8. Specify Database Configuration Options
   • Database Naming:  Enter the Global Database Name and SID
   • Database Character Set:  Accept the default
   • Database Examples:  Select Create database with sample schemas
   • Click on Next
9. Select Database Management Option
   • Select Use Database Control for Database Management
   • Click on Next
10. Specify Database Storage Option
    • If you are using OCFS2 for database storage
      • Select File System
      • Specify Database fle location: Enter the path name to the OCFS2 filesystem directory you wish to use.

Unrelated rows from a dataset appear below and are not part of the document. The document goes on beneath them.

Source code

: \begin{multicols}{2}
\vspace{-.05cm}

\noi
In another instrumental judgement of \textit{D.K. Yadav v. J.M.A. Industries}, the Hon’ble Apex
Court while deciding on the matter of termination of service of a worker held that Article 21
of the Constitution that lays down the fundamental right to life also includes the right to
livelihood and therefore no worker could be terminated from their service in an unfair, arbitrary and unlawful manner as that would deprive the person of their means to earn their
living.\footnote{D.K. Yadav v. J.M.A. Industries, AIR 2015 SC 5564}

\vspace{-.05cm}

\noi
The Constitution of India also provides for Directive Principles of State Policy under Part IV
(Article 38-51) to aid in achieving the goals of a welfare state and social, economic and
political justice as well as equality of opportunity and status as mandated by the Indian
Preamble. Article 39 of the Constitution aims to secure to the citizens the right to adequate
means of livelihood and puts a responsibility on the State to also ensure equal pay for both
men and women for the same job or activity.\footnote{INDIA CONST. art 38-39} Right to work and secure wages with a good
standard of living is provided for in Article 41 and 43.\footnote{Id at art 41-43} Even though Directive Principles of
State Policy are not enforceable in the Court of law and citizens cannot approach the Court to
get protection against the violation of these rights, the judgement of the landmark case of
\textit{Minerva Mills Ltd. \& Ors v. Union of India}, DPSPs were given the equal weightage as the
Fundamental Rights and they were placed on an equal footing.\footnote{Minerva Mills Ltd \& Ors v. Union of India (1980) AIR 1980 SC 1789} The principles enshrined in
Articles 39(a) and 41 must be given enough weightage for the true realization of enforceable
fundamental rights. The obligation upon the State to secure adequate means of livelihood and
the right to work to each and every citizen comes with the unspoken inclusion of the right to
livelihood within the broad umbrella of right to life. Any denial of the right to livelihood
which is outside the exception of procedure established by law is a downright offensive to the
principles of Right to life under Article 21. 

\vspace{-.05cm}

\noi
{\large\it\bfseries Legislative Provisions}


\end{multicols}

        ex: /u03/oradata/racdemo
    • If you are using ASM for database storage
      • Select Automatic Storage Management (ASM)
    • Click on Next
11. Specify Backup and Recovery Options
    • Select Do not enable Automated backups
    • Click on Next
12. For ASM Installations Only:
    • Select ASM Disk Group
    • • Select the DATA disk group created in the previous section
      • Click on Next
13. Specify Database Schema Passwords
    • Select Use the same password for all the accounts
    • Enter the password and confirm
    • Click on Next
14. Summary
    • A summary of the products being installed is presented.
    • Click on Install.
15. Configuration Assistants
    • The Oracle Net, Oracle Database, and iSQL*Plus configuration assistants will run automatically
16. Execute Configuration Scripts
    • At the end of the installation, a pop up window will appear indicating scripts that need to be run as root.  Login as root and run the indicated scripts.
    • Click on OK when finished.
17. End of Installation
    • Make note of the URLs presented in the summary, and click on Exit when ready.
18. Congratulations! Your new Oracle Database is up and ready for use.